The man and the boy still teach each other things - as two people alone are apt to do - and therefore us about what it means to be human. The man has to teach the boy about evading the bad guys - small groups and sometimes larger groups (an army in tennis shoes) who have embraced rape and cannibalism. The man tell s the boy that when he, the man, is gone - he is dying - the boy will have to rely on his own skill to recognise the good guys. That is an echo of Lenny and George's exchanges when Lenny gets George to recite his 'guys like us' morale boosting speech in Of Mice and Men.

I came away with a feeling of wistfulness from the book rather than the 'jeez we'd better do something quick or we're all doomed' I was wistful because everything else was gone. It seemed to me that when the last people died - how could they continue with nothing replaceable? - there appeared to be nothing to fill the niche, nothing to make the opportunistic evolutionary leap, as it were.

Point of View (pov)

Third person.

There is a passage that begins: The dog that he remembers followed us for two days. I tried to coax it to come but ...
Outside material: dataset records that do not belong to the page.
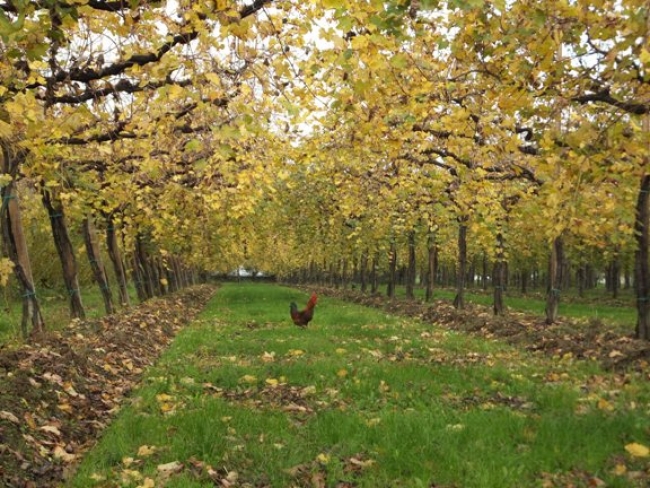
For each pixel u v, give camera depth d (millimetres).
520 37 5656
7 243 10055
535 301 29188
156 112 8461
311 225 25641
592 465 4891
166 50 6660
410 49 7586
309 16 6770
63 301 22188
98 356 9117
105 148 10109
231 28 5645
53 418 6176
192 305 24328
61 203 11773
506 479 4656
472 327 15203
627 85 5719
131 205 15227
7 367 7152
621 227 7770
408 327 15484
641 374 8477
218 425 6027
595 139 5617
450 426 5898
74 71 6926
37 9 4879
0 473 4586
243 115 5730
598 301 29625
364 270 32375
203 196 13539
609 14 5555
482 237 12789
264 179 12602
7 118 5988
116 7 5969
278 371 8867
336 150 13125
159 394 7703
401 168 12914
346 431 5828
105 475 4938
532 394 7395
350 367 8953
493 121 7488
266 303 26141
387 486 4680
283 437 5785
This is the only instance of an 'I' speaking. It seemed so strange when I saw it on the page and also heard it in my head, so much so that even though I kept on reading I had to turn back after a few pages and mark it. I can't find any other instance of an 'I' speaking so directly (to us? well who else?) in the narrative. The third person past tense holds good throughout the book. So what's that bit doing there? It seems so out of place almost as if it had slipped unnoticed past a proofreader cum editor.